§ **Page extract**
▬▬▬▬▬▬

March 18 @ 12:00 pm1:00 pm CDT

Levan Book Chat – Righting the American Dream

USC Center for the Political Future

Location: Online

A discussion of Diane Winston’s new book, Righting the American Dream: How the Media Mainstreamed Reagan’s Evangelical Vision (University of Chicago Press, 2023). The author will be joined in conversation by Darren Dochuk (University of Notre Dame) and Lerone A. Martin (Stanford University), moderated by Kamy Akhavan (USC). Co-organized by the USC Center for the Political Future. Registration is required: REGISTER HERE

 

About the Book: A provocative new history of how the news media facilitated the Reagan Revolution and the rise of the religious Right.

 

After two years in the White House, an aging and increasingly unpopular Ronald Reagan looked like a one-term president, but in 1983 something changed. Reagan spoke of his embattled agenda as a spiritual rather than a political project and cast his vision for limited government and market economics as the natural outworking of religious conviction. The news media broadcast this message with enthusiasm, and white evangelicals rallied to the president’s cause. With their support, Reagan won reelection and continued to dismantle the welfare state, unraveling a political consensus that stood for half a century.

▬▬▬▬▬▬

§ **Work required**
From the book chat listing, pull out the passage that runs from "Levan Book Chat" up to and including "the religious Right.", word for word.

▬▬▬▬▬▬

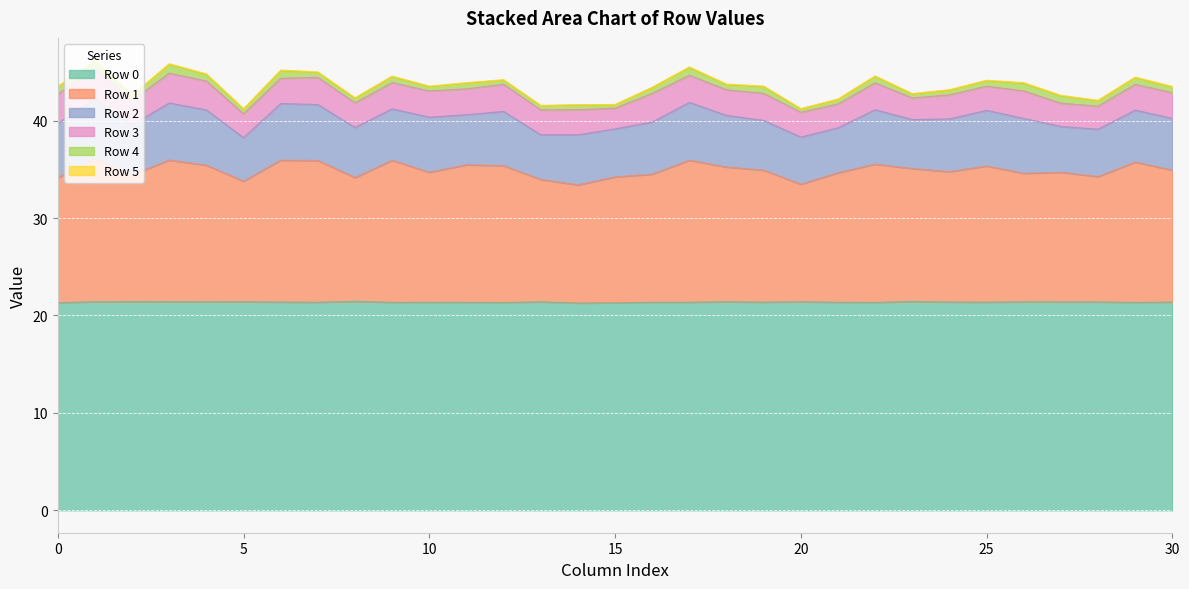

Does the chart display data point markers on the line(s)?

No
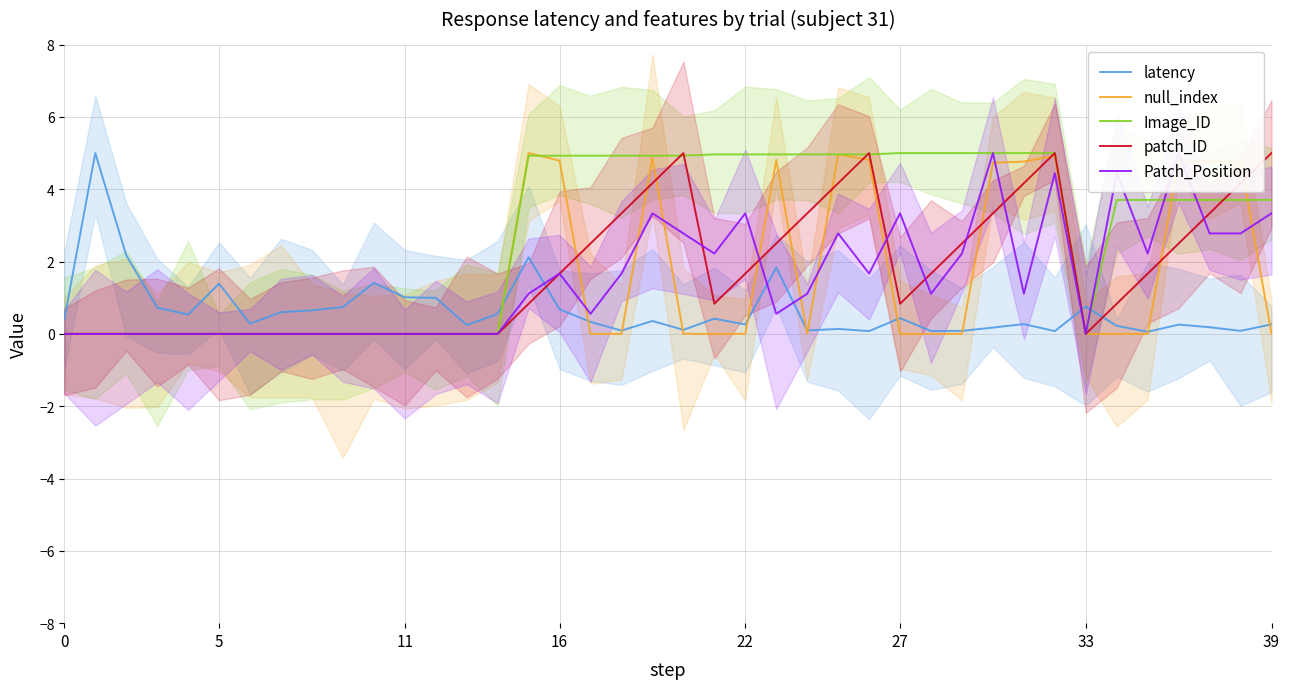

The value of Patch_Position at 9 is 0.0. True or false?

True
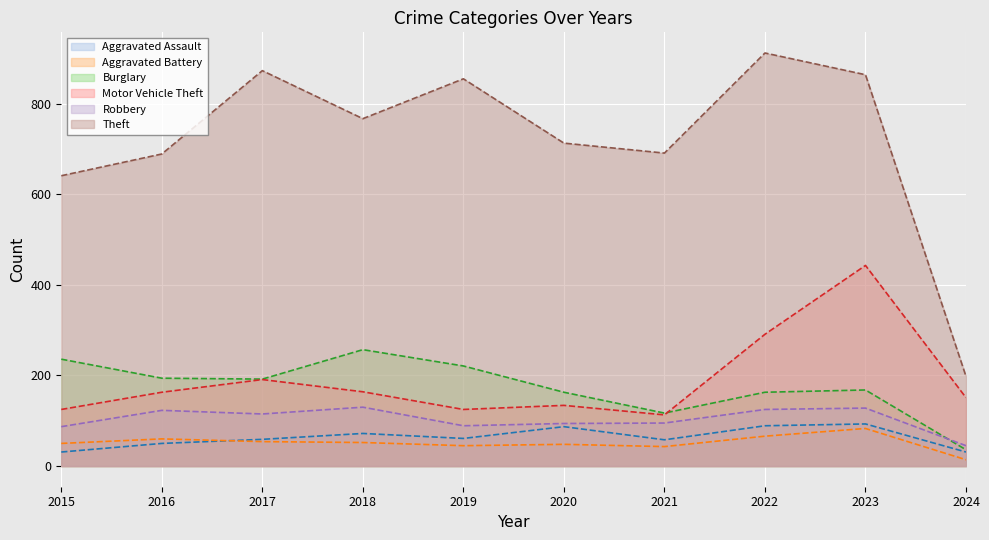

How many lines are shown in the chart?

6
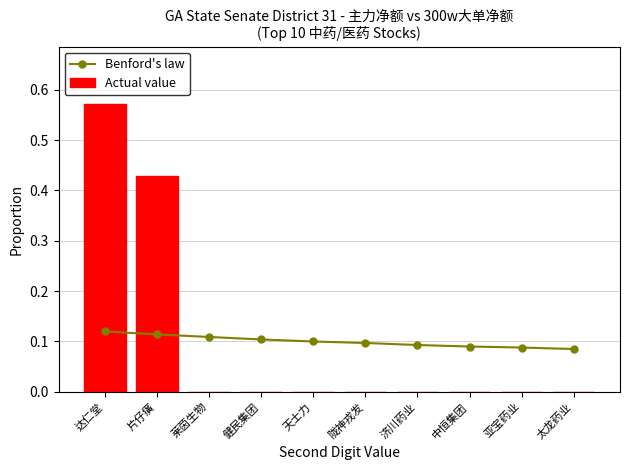

At which label does Actual value reach its minimum?

莱茵生物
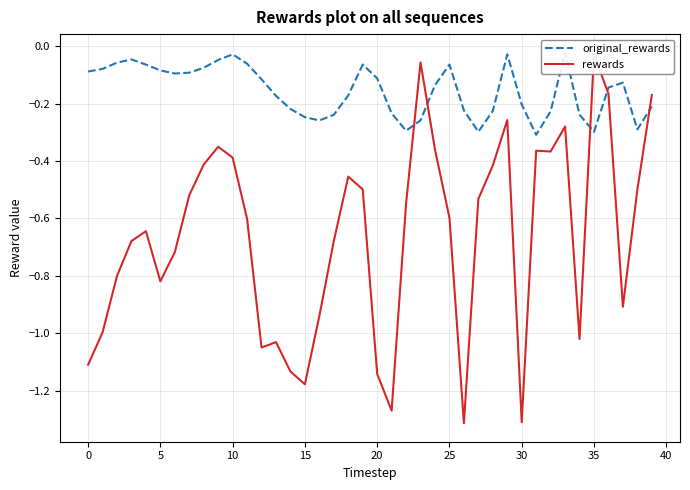

What are all the series names shown in the legend?

original_rewards, rewards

▬▬▬▬▬▬

§ **Response for this exercise**
Levan Book Chat – Righting the American Dream

USC Center for the Political Future

Location: Online

A discussion of Diane Winston’s new book, Righting the American Dream: How the Media Mainstreamed Reagan’s Evangelical Vision (University of Chicago Press, 2023). The author will be joined in conversation by Darren Dochuk (University of Notre Dame) and Lerone A. Martin (Stanford University), moderated by Kamy Akhavan (USC). Co-organized by the USC Center for the Political Future. Registration is required: REGISTER HERE

 

About the Book: A provocative new history of how the news media facilitated the Reagan Revolution and the rise of the religious Right.